*Problems to work on*:
A. What does the reverse integer problem say the function should return when the reversed integer overflows?
B. List every input value shown in the examples of the reverse integer problem.
C. Pick up the reverse integer write-up right after its last sentence and keep writing.

*Text passage*:
■ ■ ■ ■ ■
Reverse Integer

Given a 32-bit signed integer, reverse digits of an integer.

Example 1:

Input: 123
Output: 321

Example 2:

Input: -123
Output: -321

Example 3:

Input: 120
Output: 21

Note:
Assume we are dealing with an environment which could only store integers within the 32-bit signed integer range: [−2³¹,  2³¹ − 1]. For the purpose of this problem, assume that your function returns 0 when the reversed integer overflows.

class Solution {
    public int reverse(int x) {
        StringBuilder sb;
        String str = x+"";
        int i;
        if(x==0)
            return 0;
        if(x<0){
            String sub1 = str.substring(0,1);
            String sub2 = str.substring(1);
            sb = new StringBuilder(sub2);
            sb.reverse();
            str = sub1+sb.toString();
        }
        else{
            sb = new StringBuilder(str);
            sb.reverse();
            str = sb.toString();
            for( i=0;i<str.length();i++){
               if(str.charAt(i)!=0){
                   break;
               }
            }
            str = str.substring(i);
        }
       
        if (Long.parseLong(str) > Integer.MAX_VALUE || Long.parseLong(str) < Integer.MIN_VALUE){
            return 0;
        }
        else{
            return Integer.parseInt(str);
        }
       
    }
}



Here, We are using String and StringBuilder concepts.
■ ■ ■ ■ ■
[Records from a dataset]
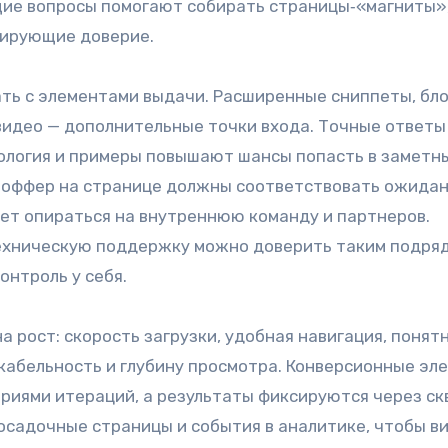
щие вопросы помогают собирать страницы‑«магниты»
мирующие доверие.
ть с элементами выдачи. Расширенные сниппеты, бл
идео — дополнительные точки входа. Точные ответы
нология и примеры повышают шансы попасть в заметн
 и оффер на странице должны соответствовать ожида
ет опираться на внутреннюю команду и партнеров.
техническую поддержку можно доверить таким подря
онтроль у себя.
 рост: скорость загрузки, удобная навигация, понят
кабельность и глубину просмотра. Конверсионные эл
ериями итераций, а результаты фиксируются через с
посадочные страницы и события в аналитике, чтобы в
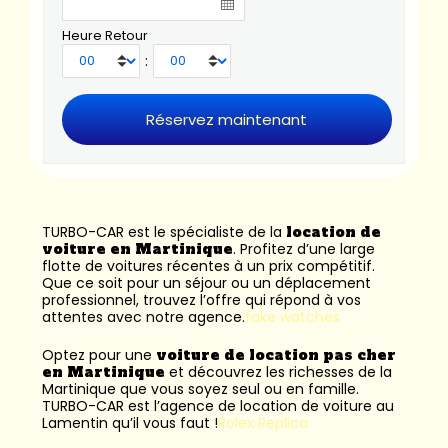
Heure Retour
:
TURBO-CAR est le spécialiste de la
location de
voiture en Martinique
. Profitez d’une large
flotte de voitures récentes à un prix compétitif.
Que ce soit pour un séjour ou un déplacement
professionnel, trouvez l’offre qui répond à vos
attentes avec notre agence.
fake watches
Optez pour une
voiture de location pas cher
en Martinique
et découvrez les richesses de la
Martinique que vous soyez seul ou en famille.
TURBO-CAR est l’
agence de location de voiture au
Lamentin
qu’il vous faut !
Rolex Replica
■ ■ ■ ■ ■
*Responses per task*:
A. It should return 0.

B. 123, -123, 120

C.
1)Convert int to string.
2)If it 0 , just return it.
3)If it is less than 0, separate '-' and number. Insert number string to StringBuilder and do the reverse. Finally merge both substring.
4)If it is greater than 0, insert number string to StringBuilder and do the reverse. Finally merge both substring.
5)After that check starting of number whether it contains 0 or not. If it contains 0 traverse till digit greater than 0 and using that 'i' position separate 0's from number.
6)Finally check the condition,
   If returning number is greater than Integer Max value or lesser than Integer Min Value it must be 0 (condition given in the question)